What is surprising is that anyone could be surprised at what is happening. The parliamentary bazaar of December 2 was the almost inevitable manifestation of the sum of a long and also a very long trends and of a shorter, decidedly petty, trend going on since the National Assembly was dissolved last June 9.

The long and very long trends consist in attempting to resolve any issue by covering it with public money. The public schools no longer work, and fuel discrimination and inequality? Let’s give more money to the teachers. The farmers are protesting because they say environmental protection measures make their lives harder? Give more money to the farmers. Industry X is doing badly and facing bankruptcy? Here’s more money for industry X. Are domestic violence cases spiraling out of control? Let’s give more money to police and psychological support groups. And so on.

In order not to upset the social order, all problems, from the biggest to the smallest, have been addressed by injecting public money. What is the Rassemblement National (formerly the National Front) asking Barnier for today? More money for pensioners -- and this despite the fact that, in France, pensioners are among the most protected categories: Le Monde calculates that if retirees were to receive what they paid in contributions during their working age, they would be getting 30 to 50 percent less than they do now. Nor is this surprising, considering that one in three registered voters is a pensioner, but among actual voters it is one in two.

This is just one example, but a significant one in a country in which fertility rates are falling faster than elsewhere: that rate has fallen from 2.03 children per woman in 2010 (the highest rate among older industrialized countries), to 1.68 in 2023, according to the INSEE Institute of Statistics (see chart).

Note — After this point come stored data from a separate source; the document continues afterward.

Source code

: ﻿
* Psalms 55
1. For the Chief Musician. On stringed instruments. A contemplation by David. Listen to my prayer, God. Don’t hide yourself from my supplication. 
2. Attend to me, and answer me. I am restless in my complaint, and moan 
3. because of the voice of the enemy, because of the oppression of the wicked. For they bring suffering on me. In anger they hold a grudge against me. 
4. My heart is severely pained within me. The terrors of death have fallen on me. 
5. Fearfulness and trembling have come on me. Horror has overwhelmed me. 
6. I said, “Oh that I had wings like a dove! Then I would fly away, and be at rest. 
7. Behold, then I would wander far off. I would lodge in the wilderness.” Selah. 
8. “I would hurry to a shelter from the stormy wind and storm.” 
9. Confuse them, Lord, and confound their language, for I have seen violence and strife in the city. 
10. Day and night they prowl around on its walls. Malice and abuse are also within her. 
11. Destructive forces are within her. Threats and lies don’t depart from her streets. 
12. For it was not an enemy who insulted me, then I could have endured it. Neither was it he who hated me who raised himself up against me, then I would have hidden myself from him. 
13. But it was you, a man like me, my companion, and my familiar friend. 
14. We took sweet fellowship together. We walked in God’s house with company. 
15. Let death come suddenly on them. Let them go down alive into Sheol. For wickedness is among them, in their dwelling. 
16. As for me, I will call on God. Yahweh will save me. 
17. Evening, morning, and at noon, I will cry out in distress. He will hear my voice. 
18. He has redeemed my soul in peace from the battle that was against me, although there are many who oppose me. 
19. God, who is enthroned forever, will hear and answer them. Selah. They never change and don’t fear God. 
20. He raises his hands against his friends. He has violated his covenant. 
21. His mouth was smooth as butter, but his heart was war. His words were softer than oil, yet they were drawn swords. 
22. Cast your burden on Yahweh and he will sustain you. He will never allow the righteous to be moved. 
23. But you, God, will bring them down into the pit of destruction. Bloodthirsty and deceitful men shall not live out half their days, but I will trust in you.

As France and other countries continue to wage war on immigrants, the burden of maintaining pensioners falls increasingly on the dwindling number of those who work. A 2010 study from INSEE shows that in 2007 there were 86 people of “inactive age” per 100 of “active age” in France, but a reversal is expected by 2035, with the inactive (114) outnumbering the active (100).  However, the demographic situation has meanwhile worsened more than expected, so this ratio likely will worsen as well. The likely result: generational compromise at risk, and increasing ageism.